__Supplied passage__:
• • • • •
MINNEAPOLIS (WCCO) -- In the aftermath of Las Vegas, some politicians say it's not the time to talk politics or gun laws.

"I think it's premature," Senate Majority Leader Mitch McConnell said.

"I don't think we should politicize it," Sen. John Neely Kennedy (R-Louisiana) said.

"We'll be talking about gun laws as time goes by," President Trump said.

But the reality is politicians from both parties talk about gun laws after massacres all the time -- and President Trump is often among the first, and loudest.

On the same day of the Orlando nightclub shooting, then-candidate Trump accepted congratulations for "being right on Islamic terrorism."

Here's a tweet on November 15, 2015, on the day after gunmen shot up a Paris concert hall, criticizing President Obama:

And just two days after the San Bernardino shooting, Trump imagined if the terror victims had carried guns.

"If you had a couple of people in there with guns?," candidate Trump told a crowd at a North Carolina campaign rally on December 4, 2015, "And that knew how to use them? And were in that room? You wouldn't have dead people! The dead people would be the other guys!"
• • • • •
__Given data__:
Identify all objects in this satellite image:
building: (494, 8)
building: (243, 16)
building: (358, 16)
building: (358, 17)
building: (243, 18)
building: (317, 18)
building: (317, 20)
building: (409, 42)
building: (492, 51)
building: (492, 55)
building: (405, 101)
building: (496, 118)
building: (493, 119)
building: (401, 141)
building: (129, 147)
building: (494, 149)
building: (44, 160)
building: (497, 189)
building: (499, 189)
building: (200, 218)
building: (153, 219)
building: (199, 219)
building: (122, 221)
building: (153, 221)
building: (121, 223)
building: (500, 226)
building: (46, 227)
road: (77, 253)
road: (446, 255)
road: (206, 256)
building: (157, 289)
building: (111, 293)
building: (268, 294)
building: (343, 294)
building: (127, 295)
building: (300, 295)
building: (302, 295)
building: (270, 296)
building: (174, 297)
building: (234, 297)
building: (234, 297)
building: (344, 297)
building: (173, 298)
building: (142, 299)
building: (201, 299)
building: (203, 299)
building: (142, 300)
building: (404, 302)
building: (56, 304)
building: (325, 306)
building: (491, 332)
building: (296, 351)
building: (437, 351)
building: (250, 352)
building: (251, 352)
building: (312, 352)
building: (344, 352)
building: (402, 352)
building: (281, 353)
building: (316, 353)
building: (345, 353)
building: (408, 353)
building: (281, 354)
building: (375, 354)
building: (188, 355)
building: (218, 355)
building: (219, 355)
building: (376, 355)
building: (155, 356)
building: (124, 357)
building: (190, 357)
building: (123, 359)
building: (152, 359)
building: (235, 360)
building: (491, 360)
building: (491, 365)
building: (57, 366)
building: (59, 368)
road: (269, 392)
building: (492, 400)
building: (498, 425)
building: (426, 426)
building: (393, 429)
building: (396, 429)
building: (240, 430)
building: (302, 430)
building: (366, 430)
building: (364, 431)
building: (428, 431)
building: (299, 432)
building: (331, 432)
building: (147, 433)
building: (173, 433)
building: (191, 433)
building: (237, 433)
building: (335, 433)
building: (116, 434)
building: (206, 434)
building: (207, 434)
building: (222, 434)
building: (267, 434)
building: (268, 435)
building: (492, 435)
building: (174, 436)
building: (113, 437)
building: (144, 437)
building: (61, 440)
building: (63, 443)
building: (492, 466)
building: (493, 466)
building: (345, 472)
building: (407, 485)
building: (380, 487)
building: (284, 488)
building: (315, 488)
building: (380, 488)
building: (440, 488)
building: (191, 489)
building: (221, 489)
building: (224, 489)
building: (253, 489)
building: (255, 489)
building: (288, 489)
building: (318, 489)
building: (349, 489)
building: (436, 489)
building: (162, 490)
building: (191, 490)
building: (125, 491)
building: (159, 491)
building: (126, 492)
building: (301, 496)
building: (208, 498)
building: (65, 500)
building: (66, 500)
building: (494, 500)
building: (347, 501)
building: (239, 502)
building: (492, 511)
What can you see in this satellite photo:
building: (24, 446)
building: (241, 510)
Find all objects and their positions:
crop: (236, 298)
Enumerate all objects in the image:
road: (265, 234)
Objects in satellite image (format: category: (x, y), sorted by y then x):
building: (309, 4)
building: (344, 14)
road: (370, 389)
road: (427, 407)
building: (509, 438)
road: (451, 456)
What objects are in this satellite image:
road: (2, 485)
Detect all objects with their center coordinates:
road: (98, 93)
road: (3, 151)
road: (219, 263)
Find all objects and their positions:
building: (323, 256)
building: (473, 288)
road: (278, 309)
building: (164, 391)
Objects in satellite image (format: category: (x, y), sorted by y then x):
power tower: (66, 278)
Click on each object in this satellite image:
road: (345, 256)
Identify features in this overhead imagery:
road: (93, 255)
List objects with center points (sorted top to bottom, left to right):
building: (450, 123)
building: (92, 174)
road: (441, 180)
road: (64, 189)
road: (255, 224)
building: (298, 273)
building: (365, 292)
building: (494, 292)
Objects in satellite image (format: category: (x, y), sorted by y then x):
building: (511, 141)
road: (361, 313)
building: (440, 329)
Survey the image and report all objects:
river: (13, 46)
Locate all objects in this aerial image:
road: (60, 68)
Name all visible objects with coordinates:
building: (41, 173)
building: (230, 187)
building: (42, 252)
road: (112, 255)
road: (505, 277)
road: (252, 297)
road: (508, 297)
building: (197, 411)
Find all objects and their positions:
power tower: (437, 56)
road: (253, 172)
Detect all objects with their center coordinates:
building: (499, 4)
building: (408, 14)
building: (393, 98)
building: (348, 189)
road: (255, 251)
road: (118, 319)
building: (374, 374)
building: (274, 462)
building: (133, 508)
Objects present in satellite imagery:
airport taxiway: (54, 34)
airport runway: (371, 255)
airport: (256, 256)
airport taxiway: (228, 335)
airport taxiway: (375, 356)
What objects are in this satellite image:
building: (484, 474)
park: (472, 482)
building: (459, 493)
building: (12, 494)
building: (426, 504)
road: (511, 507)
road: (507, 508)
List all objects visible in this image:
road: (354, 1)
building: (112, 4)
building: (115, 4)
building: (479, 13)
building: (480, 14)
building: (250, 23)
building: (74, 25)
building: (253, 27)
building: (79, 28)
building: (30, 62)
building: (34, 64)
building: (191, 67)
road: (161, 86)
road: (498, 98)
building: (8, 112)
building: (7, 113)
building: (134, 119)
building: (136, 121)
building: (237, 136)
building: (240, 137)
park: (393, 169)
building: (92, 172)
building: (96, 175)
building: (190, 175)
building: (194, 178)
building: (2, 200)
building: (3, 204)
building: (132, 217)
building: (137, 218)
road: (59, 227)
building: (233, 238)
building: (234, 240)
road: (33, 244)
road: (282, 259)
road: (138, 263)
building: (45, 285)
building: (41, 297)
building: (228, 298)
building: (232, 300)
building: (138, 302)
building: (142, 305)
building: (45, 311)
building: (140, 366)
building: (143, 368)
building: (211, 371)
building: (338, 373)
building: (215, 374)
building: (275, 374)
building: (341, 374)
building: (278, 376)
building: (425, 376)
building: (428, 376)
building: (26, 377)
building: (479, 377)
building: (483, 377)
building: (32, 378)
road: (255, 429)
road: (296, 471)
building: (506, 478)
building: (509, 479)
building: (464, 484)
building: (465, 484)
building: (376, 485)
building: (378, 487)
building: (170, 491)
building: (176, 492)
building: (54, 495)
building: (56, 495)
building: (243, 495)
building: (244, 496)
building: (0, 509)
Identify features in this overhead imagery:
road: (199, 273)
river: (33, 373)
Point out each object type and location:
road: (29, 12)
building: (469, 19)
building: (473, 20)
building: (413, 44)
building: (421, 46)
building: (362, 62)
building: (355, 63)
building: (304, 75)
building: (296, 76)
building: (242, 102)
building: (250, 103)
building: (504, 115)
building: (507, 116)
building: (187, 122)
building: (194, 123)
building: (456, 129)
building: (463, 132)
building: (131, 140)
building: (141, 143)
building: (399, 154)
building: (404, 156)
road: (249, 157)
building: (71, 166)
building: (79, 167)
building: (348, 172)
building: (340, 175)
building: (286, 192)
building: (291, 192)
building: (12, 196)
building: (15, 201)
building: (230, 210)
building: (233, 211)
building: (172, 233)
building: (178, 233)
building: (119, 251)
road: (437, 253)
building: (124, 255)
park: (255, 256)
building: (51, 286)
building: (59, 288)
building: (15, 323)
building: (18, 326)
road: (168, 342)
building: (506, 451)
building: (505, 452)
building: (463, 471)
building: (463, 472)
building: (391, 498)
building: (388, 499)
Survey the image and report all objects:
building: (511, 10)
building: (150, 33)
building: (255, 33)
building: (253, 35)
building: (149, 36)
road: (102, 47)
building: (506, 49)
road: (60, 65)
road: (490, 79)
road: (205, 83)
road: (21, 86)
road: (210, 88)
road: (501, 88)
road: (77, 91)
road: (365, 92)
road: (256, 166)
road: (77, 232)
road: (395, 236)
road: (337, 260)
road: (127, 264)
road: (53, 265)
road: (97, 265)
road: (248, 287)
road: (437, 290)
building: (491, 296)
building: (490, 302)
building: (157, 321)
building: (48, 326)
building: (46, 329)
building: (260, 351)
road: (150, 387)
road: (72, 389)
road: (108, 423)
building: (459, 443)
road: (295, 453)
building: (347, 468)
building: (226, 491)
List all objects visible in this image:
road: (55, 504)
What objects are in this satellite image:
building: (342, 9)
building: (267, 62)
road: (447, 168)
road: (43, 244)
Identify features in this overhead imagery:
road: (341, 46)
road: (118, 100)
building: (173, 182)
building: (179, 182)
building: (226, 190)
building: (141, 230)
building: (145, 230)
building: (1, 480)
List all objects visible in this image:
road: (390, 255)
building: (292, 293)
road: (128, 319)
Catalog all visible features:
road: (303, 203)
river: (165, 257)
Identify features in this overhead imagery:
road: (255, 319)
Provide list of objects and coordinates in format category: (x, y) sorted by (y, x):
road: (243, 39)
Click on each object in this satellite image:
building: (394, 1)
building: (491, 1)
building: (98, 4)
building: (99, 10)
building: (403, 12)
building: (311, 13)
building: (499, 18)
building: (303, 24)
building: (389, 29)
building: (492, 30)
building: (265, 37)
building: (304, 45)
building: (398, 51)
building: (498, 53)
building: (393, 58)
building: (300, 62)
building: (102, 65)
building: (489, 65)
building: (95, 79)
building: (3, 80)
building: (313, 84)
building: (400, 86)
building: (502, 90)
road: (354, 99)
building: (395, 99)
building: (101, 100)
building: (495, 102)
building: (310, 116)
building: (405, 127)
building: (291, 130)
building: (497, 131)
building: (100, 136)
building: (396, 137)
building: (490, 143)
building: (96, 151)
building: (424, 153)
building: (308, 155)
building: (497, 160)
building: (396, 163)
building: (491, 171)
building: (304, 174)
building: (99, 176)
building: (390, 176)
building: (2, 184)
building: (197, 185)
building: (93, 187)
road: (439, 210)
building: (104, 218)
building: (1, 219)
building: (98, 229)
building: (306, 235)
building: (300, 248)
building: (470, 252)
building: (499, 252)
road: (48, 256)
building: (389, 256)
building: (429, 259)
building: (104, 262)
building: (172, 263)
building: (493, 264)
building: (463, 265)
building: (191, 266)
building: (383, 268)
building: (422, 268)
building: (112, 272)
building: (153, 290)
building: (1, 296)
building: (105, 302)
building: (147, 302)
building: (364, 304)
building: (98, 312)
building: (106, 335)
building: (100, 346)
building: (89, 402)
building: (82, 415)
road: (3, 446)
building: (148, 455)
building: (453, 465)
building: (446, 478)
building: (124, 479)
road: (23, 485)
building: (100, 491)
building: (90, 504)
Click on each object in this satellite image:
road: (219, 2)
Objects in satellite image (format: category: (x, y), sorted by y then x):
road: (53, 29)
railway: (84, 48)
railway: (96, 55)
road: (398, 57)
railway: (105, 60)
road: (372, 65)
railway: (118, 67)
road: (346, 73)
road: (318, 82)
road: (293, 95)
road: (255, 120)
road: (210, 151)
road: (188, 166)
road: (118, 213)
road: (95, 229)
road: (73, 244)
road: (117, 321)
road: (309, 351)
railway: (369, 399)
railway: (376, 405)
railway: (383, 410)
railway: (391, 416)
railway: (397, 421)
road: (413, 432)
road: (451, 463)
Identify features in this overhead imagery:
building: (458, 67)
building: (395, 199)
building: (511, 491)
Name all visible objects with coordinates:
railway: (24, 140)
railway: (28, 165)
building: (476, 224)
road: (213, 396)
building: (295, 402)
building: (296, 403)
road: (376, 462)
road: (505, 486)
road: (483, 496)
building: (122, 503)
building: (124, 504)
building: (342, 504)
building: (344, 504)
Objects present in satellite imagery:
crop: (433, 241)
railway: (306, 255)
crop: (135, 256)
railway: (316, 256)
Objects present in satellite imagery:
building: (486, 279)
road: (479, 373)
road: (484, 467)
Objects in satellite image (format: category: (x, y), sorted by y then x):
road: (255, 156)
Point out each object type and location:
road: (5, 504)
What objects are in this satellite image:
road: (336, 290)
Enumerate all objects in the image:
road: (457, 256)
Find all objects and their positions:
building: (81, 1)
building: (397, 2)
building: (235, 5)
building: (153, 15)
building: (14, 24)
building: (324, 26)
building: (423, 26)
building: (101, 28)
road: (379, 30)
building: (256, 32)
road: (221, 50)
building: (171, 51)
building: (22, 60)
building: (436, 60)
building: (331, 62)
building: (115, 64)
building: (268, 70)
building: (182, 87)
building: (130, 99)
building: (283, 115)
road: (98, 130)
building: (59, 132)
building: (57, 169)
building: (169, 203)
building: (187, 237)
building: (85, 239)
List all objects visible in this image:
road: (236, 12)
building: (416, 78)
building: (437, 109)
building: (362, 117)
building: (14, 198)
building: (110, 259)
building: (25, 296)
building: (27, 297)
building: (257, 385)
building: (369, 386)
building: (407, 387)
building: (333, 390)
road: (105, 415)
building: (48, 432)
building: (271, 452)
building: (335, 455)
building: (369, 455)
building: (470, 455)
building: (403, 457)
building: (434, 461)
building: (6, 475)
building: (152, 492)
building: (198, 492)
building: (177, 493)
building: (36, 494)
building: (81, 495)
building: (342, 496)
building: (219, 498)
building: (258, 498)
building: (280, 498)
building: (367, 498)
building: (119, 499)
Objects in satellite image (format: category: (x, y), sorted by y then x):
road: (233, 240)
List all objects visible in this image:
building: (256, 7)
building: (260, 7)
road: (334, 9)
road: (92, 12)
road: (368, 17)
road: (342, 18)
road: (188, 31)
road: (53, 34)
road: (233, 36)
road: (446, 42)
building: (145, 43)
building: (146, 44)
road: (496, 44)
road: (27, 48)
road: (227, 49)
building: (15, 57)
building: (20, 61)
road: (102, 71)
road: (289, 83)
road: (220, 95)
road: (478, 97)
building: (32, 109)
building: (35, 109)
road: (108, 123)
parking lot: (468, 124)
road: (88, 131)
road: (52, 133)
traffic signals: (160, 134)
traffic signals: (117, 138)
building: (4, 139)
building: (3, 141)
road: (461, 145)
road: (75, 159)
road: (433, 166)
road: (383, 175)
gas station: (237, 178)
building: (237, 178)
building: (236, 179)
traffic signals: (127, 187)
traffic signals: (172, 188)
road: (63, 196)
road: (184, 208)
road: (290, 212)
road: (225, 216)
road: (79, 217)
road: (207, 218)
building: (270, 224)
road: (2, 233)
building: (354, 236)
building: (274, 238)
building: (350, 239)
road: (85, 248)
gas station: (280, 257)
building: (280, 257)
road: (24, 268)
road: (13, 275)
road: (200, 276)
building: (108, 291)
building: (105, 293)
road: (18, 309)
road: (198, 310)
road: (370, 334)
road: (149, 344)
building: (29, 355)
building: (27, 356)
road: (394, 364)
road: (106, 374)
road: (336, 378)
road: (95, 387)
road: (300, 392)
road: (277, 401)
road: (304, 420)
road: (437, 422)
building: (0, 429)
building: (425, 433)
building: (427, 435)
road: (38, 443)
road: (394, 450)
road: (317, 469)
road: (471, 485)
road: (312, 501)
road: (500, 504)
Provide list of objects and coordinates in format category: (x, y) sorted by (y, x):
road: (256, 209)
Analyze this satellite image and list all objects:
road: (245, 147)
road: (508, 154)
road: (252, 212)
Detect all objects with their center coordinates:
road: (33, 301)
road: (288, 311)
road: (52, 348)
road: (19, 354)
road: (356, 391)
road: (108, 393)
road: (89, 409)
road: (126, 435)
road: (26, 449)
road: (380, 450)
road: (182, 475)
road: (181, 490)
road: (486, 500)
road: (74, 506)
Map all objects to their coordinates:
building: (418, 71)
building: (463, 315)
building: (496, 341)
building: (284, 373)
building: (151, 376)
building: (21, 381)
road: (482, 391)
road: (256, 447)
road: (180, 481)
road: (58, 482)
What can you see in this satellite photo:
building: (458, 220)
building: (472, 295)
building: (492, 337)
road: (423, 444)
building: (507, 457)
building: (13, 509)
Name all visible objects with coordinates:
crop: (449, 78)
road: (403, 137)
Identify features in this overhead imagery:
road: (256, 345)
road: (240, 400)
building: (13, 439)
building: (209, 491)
• • • • •
__List of tasks__:
[a] Please set down the gun-law article word for word, from "MINNEAPOLIS (WCCO) -- In" to "President Trump said.".
[b] In the gun-law article, which senator said, "I don't think we should politicize it"?

__Answers for this exercise__:
[a]
MINNEAPOLIS (WCCO) -- In the aftermath of Las Vegas, some politicians say it's not the time to talk politics or gun laws.

"I think it's premature," Senate Majority Leader Mitch McConnell said.

"I don't think we should politicize it," Sen. John Neely Kennedy (R-Louisiana) said.

"We'll be talking about gun laws as time goes by," President Trump said.

[b] Sen. John Neely Kennedy (R-Louisiana)